How to make your first job after residency last

By the time freshly minted physicians complete their residencies, they have tended to a great deal — an inquisitive mind, an investigative fervor, newborns, long-been-borns, colleagues and so forth. But somewhere between dressing wounds and addressing medical journals, doctors forgot to rear their careers a new study postulates.

Atlanta-based healthcare recruiting firm Jackson & Coker conducted a study amongst 500 physicians, tracing a career pathway with a startlingly similar onset for most of its subjects. According to the report’s findings, over 50 percent of physicians leave their first jobs within the first five years, and a majority of those only remain for a mere one or two years. With such a lengthy set of firsts, longevity was curiously left to the wayside for reasons Tony Stajduhar, president of the Permanent Recruitment Division of Jackson Coker, identified as stemming from mismatched priorities.

"As a recruiter who has helped hundreds of young doctors find the jobs they really want, I find that many medical residents and fellows focus on the wrong things in their first job search," he said. "As a basis for making a decision about a first job opportunity, for example, location is shaky ground. But it's the top priority for many, and the results often speak for themselves." 
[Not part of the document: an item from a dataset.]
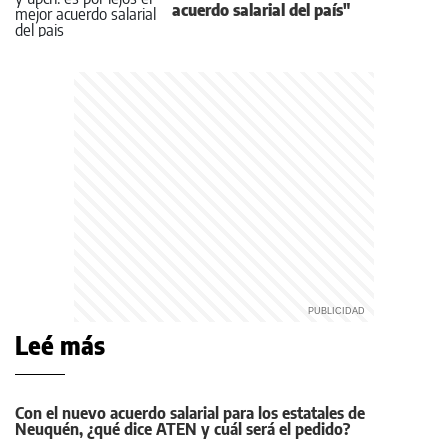
acuerdo salarial del país"
Leé más
Con el nuevo acuerdo salarial para los estatales de
Neuquén, ¿qué dice ATEN y cuál será el pedido?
To assist physician job seekers in obtaining the right position from the start, Stajduhar shared an inventory of tips to which industry newbies should adhere when easing themselves into healthcare employment.

  • Quality over all else. "In contracts, those who stayed more than 10 years at their first practice said the most important driver for their decision was not location, but the quality of the practice. There is an important lesson here for any resident on a job search," Stajduhar said.
  • An early start could mean a longer stay. The proper timeframe to begin the search for a first job is at least a year before residency program completion. "Many organizations looking to hire physicians begin their search 12-18 months out. Of course, it varies by specialty and sub-specialty — some hospitals and practices start several years ahead — but 12-18 months is an industry average.”
  • Expand your comfort zone. Decisions based on emotional comfort are not necessarily for the best (i.e., returning to your hometown or staying in your residency location).
  • Keep in mind your personality type and practice preference. Consider whether you would prefer to be in a hospital environment or a private practice and what variety of disciplines/specialties you would enjoy for more than just two years down the road.
  • Contemplate what would be a good fit for your family.  "We focus 60-70 percent of our work on a candidate's family needs for a reason," said Stajduhar. "A family's needs are critically important to the decision and, if possible, your spouse or significant other should join you on out-of-town interviews to check out the area's schools, services, etc."
  • When it comes to money, be realistic. "It might be wise to accept a lower starting salary as a trade-off for a job that holds considerable opportunities for expansion into new specialties or areas of practice.”
  • Be sure to query correctly. "Above all, it's important to remember that Utopia doesn't exist. It's best to have that fact in mind when you begin the job search. Our study found that there is a lot of disappointment out there over first job choices, but it doesn't have to be that way if medical residents keep an open mind to all opportunities, ask the right questions and answer them realistically — whether or not they choose to work with a recruiting firm," Stajduhar concluded.